Des migrants libyens sont arrivés dimanche soir à Lampedusa . Crédit : Mediterranean hope
Des migrants libyens sont arrivés dimanche soir à Lampedusa . Crédit : Mediterranean hope

Un groupe de 16 migrants libyens, originaires de Tripoli, est arrivé dimanche soir à Lampedusa à bord d'une embarcation. Si les départs de Libyens restent marginaux, ce cas de figure est de moins en moins rare, selon le chercheur Jalel Harchaoui. En cause : le sentiment que plus aucun avenir n’est possible en Libye, pays en guerre depuis 2014.

Dimanche soir, un groupe de 16 migrants, parmi lesquels six enfants et cinq femmes dont deux enceintes, a débarqué sur l’île italienne de Lampedusa. Fait rare, l’embarcation était uniquement composée de ressortissants libyens.

"Une femme a déclaré que le bateau était parti de Libye et que les passagers étaient originaires de Tripoli", signale à InfoMigrants Claudia de l’ONG Mediterranean Hope, présente lors de l’arrivée des migrants. "Statistiquement, ce n’est pas courant que des Libyens arrivent en Italie ou même que des navires partis de Libye débarquent ici", continue-t-elle.

Les migrants qui voyagent vers Lampedusa partent généralement des côtes tunisiennes, la distance entre l’île italienne et la ville de Sfax étant de 180 km, contre près de 300 km depuis Tripoli.
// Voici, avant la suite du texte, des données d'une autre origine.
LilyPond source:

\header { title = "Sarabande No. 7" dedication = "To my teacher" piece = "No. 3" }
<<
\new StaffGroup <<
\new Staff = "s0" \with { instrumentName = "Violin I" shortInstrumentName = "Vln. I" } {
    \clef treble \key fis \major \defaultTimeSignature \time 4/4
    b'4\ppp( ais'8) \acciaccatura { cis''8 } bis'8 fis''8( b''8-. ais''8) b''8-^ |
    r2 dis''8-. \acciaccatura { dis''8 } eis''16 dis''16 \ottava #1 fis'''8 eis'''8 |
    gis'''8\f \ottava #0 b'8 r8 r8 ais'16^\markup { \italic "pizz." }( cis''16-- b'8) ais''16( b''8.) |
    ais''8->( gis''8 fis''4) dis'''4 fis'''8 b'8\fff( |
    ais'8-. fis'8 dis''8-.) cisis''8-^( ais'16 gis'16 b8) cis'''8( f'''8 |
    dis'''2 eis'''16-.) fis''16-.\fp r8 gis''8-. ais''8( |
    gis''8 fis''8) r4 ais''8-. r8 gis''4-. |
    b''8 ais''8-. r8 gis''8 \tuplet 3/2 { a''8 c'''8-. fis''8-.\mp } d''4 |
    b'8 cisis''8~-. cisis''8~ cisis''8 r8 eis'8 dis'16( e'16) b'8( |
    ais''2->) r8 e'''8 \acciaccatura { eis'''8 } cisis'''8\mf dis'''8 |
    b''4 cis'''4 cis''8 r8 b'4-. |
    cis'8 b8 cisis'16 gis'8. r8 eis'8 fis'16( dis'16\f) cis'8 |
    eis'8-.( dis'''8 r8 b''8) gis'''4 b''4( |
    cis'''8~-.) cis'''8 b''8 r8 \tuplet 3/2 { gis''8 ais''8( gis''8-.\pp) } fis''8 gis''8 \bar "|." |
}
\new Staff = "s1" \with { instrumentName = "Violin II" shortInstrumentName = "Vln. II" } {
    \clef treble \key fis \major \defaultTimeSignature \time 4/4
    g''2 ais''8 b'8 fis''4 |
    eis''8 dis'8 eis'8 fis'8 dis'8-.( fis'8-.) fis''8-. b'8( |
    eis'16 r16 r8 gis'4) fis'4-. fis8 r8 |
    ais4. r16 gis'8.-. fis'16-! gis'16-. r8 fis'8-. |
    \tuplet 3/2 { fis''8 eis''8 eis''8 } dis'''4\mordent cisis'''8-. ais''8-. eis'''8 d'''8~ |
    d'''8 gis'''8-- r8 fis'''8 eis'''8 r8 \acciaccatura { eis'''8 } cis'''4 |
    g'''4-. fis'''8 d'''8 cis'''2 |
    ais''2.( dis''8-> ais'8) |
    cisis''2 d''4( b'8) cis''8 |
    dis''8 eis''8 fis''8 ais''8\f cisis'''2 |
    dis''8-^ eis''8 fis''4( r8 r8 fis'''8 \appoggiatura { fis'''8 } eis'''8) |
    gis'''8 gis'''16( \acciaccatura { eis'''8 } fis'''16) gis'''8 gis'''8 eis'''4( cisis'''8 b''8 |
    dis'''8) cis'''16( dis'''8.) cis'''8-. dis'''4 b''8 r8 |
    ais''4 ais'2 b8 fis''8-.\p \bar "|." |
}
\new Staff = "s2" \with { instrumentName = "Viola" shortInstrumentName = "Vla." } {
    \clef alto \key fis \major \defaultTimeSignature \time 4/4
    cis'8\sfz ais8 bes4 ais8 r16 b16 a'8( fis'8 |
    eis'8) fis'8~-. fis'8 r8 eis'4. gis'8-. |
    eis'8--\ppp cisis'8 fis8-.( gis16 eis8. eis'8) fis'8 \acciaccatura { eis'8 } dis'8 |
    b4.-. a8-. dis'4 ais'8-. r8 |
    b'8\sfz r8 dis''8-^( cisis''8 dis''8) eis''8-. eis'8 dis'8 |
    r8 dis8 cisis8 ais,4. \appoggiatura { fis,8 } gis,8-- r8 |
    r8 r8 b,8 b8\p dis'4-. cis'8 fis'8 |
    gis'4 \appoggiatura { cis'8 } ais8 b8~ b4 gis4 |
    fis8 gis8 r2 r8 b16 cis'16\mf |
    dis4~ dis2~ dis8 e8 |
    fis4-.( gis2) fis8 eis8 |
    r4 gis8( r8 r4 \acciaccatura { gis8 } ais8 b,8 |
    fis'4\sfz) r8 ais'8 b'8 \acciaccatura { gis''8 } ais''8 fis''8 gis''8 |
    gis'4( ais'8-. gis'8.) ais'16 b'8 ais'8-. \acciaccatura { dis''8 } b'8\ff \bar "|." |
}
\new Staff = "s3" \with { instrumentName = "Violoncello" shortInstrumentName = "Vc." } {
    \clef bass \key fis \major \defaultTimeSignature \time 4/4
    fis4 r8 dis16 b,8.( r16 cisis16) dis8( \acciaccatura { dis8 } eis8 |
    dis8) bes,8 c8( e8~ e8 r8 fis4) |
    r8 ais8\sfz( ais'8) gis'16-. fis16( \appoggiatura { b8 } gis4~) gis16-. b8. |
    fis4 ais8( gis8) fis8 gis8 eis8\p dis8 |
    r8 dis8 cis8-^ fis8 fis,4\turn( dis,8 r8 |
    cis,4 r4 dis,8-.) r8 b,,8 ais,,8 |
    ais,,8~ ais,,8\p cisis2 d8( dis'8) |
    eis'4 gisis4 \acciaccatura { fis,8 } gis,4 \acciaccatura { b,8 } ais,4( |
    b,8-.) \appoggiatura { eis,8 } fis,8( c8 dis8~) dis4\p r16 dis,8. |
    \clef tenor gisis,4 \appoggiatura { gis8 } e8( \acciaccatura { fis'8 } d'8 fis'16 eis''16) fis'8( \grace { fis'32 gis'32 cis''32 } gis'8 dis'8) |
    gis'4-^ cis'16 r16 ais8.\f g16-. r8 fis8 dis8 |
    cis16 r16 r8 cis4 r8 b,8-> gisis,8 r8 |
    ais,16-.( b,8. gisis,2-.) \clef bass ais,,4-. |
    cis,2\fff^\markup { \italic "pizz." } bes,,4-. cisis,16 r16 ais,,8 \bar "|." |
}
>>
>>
La traversée depuis la Libye est quasi impossible avec les canots utilisés par les passeurs libyens, des embarcations en bois ou des bateaux pneumatiques.

"Les Libyens ont le sentiment que la guerre ne se terminera pas"

Mais ces migrants libyens ont voyagé vers Lampedusa à bord d’un navire de tourisme, plus grand et plus sécurisé que les bateaux habituels. "Avec un tel bateau, Lampedusa était atteignable", assure Claudia de Mediterranean Hope. Le voyage avait été bien préparé, continue la militante, les migrants voyageant avec des sacs à dos.

Selon le chercheur Jalel Harchaoui, contacté par InfoMigrants, il est de moins en moins rare de voir des Libyens quitter leur pays, malgré un fort sentiment nationaliste. "Au début de la guerre civile, en 2014, le peuple libyen pensait que la transition prendrait du temps mais qu’elle aboutirait. Les gens s’imaginaient reconstruire leur pays. Or, depuis quelques mois, ils n’ont plus d’espoir. Les Libyens ont le sentiment que la guerre ne se terminera pas et donc qu’aucun avenir n’est possible", explique le chercheur spécialiste de la Libye au sein du Clingendael Institute, aux Pays-Bas.

Jalel Harchaoui précise également que les départs se font au sein de la classe bourgeoise, chez les jeunes de 30 à 35 ans. Cependant, "si on observe une augmentation des départs des Libyens, ce phénomène reste pour l’heure encore marginal".